Spatiotemporally heterogeneous features of surface water created by thermokarst lakes and river networks, which reflect the thawing/freezing of snow (or permafrost) and the related hydrometeorological regime at sub-seasonal to interannual scales, requires observation at a high spatiotemporal resolution to understand the regional water dynamics. Detailed surface water maps are important ancillary data for land-surface modeling [
9], soil moisture retrievals [
10], and the understanding of methane emissions [
11]. Various past studies have provided surface water maps at global scales [
12,
13,
14,
15,
16]; however, either spatial or temporal details tend to be lost in such existing maps. Maps with high spatial resolution only provide monthly–annual aggregated values, whereas those with high temporal frequency (e.g., daily) rarely have high spatial resolution.
Monitoring with both spatially and temporally fine resolution using a single satellite sensor is generally challenging, owing to technical and financial limitations [
17]. Progress involving a large constellation of optical microsatellites [
18] may provide spatiotemporally fine-resolution datasets, except in areas frequently obscured by dense cloud cover. However, geometric- and radiometric-calibration activities for each sensor and between sensors are still in progress [
19], and their uncertainty is likely to be too large to precisely observe land-surface properties. In addition, because currently such datasets are not free (i.e., they are available for a charge), users often need to limit data purchases to small areas of interest to save on costs. To avoid such concerns, another solution involves data-fusion approaches [
20,
21] among well-calibrated, open, and free satellite datasets. Traditionally, spatiotemporal data fusion has focused upon the integration of data representing the same land-surface or atmospheric properties (e.g., surface reflectance [
22,
23], evapotranspiration [
24], land-surface temperature [
25], leaf-area index [
26], and precipitable water vapor [
27]) derived from multiple optical or thermal sensors based on physical or quasi-physical models [
22,
23].
However, empirical approaches using machine learning (ML) have been used for a flexible fusion of datasets with highly different features [
28,
29]. The fundamental process involves ML training with matched pairs between different types of data and then using the training results to predict spatially high-resolution but temporally low-resolution data from counterpart data (temporally high-resolution but spatially low-resolution). Suzuki and Matuo [
2] mentioned that integration between sensors with different features, particularly microwave and optical sensors, may complement shortcomings and add value to hydrological monitoring in the subarctic.

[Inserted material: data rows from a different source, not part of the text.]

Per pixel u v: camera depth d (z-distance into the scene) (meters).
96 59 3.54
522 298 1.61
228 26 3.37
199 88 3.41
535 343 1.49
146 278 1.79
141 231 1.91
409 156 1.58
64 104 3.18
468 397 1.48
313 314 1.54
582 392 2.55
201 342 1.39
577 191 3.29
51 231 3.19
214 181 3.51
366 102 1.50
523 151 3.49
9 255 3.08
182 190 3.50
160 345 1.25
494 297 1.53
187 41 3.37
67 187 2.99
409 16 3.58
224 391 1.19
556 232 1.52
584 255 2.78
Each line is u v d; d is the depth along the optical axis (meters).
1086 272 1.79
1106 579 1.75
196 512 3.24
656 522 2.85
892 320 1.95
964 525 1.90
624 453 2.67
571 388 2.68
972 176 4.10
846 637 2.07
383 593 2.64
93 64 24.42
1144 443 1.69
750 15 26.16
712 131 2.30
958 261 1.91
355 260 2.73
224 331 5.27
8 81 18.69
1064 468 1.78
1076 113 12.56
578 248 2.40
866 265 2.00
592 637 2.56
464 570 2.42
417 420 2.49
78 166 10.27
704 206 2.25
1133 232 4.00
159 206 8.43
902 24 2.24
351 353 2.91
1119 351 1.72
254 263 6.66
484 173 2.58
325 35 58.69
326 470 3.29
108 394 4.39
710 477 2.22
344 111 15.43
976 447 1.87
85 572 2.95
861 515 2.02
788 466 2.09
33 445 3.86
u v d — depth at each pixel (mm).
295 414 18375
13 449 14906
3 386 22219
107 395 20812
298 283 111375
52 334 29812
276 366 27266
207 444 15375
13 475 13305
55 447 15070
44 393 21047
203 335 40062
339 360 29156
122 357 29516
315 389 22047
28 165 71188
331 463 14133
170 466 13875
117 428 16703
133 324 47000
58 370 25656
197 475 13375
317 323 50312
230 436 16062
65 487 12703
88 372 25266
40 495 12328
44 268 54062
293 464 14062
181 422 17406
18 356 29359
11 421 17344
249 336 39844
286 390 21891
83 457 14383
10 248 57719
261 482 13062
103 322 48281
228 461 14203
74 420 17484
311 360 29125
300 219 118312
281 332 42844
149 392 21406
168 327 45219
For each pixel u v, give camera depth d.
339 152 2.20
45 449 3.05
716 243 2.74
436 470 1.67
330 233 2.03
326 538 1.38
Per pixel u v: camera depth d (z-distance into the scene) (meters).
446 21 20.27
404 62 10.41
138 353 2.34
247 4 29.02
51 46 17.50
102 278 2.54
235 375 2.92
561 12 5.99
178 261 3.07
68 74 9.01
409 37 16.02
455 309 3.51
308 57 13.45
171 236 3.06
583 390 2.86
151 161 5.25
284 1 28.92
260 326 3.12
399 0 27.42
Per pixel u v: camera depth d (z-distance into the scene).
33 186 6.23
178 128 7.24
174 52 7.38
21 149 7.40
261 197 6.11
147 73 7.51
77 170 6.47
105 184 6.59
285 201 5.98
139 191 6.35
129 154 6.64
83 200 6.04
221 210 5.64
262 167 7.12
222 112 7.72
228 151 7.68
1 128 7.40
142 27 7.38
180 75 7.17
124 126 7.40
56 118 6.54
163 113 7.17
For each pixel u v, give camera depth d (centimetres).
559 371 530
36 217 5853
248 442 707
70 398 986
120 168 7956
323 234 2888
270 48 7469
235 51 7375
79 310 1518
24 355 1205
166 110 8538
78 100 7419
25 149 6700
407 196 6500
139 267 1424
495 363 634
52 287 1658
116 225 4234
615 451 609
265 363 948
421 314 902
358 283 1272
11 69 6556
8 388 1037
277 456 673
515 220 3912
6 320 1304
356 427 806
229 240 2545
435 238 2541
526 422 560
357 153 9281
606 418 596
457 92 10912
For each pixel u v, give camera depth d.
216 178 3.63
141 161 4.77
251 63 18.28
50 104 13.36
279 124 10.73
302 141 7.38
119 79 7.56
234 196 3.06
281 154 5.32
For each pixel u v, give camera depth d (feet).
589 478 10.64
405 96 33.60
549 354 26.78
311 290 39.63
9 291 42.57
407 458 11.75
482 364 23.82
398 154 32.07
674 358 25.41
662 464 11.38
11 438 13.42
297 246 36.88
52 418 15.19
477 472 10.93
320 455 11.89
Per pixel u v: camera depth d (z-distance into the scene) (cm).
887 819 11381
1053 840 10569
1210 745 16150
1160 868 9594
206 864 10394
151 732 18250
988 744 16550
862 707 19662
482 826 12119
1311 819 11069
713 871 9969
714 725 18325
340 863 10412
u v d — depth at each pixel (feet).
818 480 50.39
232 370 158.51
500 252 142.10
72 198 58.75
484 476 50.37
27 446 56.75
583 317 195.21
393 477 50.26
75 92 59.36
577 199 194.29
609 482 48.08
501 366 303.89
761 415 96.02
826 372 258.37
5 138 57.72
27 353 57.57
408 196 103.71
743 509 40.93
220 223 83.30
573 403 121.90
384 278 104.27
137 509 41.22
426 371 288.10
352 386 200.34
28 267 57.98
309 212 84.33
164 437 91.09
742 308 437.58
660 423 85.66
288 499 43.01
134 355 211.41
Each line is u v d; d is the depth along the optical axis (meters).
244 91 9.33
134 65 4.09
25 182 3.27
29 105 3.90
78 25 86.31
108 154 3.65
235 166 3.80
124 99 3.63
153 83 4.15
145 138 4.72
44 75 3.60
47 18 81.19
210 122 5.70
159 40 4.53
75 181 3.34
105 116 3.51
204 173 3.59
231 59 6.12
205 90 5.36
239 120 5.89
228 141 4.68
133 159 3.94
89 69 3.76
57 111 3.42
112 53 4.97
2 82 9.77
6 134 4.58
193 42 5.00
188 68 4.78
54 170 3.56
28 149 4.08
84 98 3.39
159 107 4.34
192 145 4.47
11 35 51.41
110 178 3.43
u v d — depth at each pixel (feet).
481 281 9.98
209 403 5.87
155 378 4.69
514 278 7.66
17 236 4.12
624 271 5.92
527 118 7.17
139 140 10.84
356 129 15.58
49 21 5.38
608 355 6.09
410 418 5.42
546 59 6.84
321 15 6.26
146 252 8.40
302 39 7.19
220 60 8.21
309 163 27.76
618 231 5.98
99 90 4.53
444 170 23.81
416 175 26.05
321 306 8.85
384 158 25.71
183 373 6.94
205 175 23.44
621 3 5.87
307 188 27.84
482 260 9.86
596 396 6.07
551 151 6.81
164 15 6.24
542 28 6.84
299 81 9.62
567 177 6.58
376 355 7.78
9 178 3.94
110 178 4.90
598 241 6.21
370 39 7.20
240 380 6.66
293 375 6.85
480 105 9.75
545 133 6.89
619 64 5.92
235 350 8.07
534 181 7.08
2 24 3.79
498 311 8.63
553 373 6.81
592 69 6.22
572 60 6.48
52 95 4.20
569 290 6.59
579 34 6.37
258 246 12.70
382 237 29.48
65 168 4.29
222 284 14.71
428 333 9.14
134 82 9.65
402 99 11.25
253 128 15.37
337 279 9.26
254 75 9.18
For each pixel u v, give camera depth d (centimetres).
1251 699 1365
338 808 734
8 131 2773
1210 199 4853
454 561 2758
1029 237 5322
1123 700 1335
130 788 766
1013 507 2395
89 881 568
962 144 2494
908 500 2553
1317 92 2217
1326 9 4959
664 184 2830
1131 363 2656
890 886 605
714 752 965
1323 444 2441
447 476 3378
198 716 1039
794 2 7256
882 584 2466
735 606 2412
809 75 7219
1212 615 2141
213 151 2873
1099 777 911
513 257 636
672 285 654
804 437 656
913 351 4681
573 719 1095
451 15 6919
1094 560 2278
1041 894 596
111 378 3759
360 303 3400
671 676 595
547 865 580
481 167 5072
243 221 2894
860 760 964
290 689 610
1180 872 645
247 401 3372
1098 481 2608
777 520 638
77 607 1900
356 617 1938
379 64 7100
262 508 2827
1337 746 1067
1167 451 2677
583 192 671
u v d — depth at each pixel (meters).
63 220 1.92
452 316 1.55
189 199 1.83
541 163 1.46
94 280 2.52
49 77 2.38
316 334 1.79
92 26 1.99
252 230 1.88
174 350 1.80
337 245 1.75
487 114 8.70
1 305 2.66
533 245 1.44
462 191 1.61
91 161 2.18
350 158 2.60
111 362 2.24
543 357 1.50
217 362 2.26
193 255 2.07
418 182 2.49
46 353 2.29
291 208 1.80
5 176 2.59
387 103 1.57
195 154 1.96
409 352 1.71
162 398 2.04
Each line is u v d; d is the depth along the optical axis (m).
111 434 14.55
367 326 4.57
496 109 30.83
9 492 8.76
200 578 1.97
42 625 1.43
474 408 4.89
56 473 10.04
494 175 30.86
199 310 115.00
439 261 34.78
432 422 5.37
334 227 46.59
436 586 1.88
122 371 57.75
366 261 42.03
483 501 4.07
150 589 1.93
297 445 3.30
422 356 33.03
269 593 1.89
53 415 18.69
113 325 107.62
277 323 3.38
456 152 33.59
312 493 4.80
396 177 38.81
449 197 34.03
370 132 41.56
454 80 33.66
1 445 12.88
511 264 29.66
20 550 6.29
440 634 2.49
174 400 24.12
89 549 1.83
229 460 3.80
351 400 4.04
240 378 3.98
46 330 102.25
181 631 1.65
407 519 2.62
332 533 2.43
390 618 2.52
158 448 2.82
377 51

In such fusions between different spectral domains, the use of sophisticated ML techniques such as the convolutional neural networks (CNNs) has been recommended as an attractive approach (e.g., [
21]).
Therefore, we have aimed for data fusion between microwave and optical sensors by combining popular (i.e., random forest) and sophisticated (i.e., pix2pix) ML approaches to obtain open water maps that effectively show subarctic thermokarst lakes with daily frequency. For microwave and optical data, we selected the Advanced Microwave Scanning Radiometer 2 (AMSR2) and Moderate Resolution Imaging Spectroradiometer (MODIS) sensors. AMSR2, which yields passive microwave data, is characterized by a wide swath and high observational frequency (daily), cloud-penetration ability, and coarse spatial resolution (from several to several tens of kilometers, owing to the long microwave wavelength). In contrast, MODIS, which yields optical data, has better spatial resolution (500 m) and is characterized by a relatively low chance (less than daily) of observation of the ground surface owing to cloud interference. Such contrasting features motivated us to apply data fusion between these sets [
30].
The pix2pix method involves a type of conditional generative adversarial network (GAN) that interfaces two deep CNNs (generator and discriminator [
31]) and enables image-to-image translation [
32]. Applications of GAN-based image classification [
33], segmentation [
34], and super-resolution optical imagery [
35] have emerged in the remote sensing community. However, owing to the computational cost and nontrivial setup, the application of this technique for monitoring boreal surface water has been barely explored [
3]. The novelty of our research is that it addresses the apparent gap between such applications of state-of-the-art ML methods from computer science and spatiotemporal data fusion for satellite remote sensing. Through several experiments (including the timing of the water-index thresholding and input-feature selections), we also aim to provide practical knowledge for the application of sophisticated ML to surface water monitoring.
3. Results
3.1. Preliminary Experiments by Random Forest Method
A comparison between the NDWI prediction and the ML-water map (i.e., fusion-then-thresholding vs. thresholding-then-fusion) clearly showed that the former created better water maps for all accuracy criteria and all cases of input data (
Table 4). Direct water-map prediction omitted a large proportion of the water pixels, resulting in a large MB, large RMSE, and low PA. Thus, given the current experimental conditions, water maps should not be predicted directly by ML; rather, they should be derived from the NDWI maps predicted in advance by ML.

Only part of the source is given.